*** Opening Source extract ***
About a minute into the ultrasound, we knew that there was trouble. The technician asked two leading questions - had I had any bleeding/spotting? and was I sure about the date of my last period? The answers were no and yes, respectively, but that didn't make things any better. She explained that she needed to get one of the doctors because the baby was only measuring 8 weeks and she couldn't find the heartbeat. It was at that moment that our hearts began to break. I asked her how worried we should be and she rubbed my leg and said that she would return as soon as she could find a doctor. To me, that answered my question as "very much so."
While we waited for her to return, we tried not to freak out, pretty unsuccessfully. The few minutes that passed lasted forever ... finally, the tech returned with an OB/GYN I hadn't met before, who after looking at the ultrasound, confirmed our fears and said those life-changing terrible words. We'd lost the baby.
*** Closing Source extract ***
- [Task set]:
1. In the ultrasound account, replace "OB/GYN" with "obstetrician" in the passage starting at "While we waited" and ending at "lost the baby.".
2. According to the ultrasound account, how many weeks was the baby measuring?
3. List every action that the ultrasound account attributes to the technician.
*** Opening Records provided ***
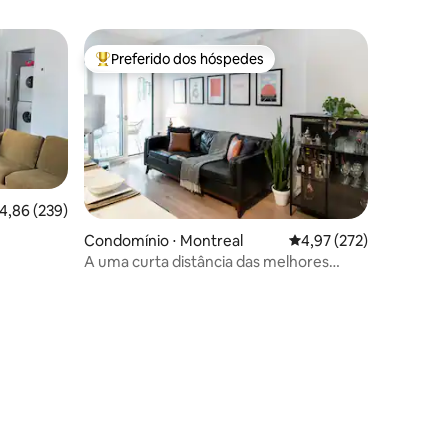
Preferido dos hóspedes
os hóspedes
Entre os melhores preferidos dos hóspedes
,86 de uma avaliação média de 5, 239 avaliações
4,86 (239)
ções
Condomínio ⋅ Montreal
4,97 de uma avaliação 
4,97 (272)
A uma curta distância das melhores
atrações!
*** Closing Records provided ***
- [Written answers]:
1.
While we waited for her to return, we tried not to freak out, pretty unsuccessfully. The few minutes that passed lasted forever ... finally, the tech returned with an obstetrician I hadn't met before, who after looking at the ultrasound, confirmed our fears and said those life-changing terrible words. We'd lost the baby.

2. 8 weeks

3.
- Asked two leading questions, about bleeding/spotting and about the date of the last period
- Explained that she needed to get one of the doctors
- Rubbed the narrator's leg
- Said that she would return as soon as she could find a doctor
- Returned with an OB/GYN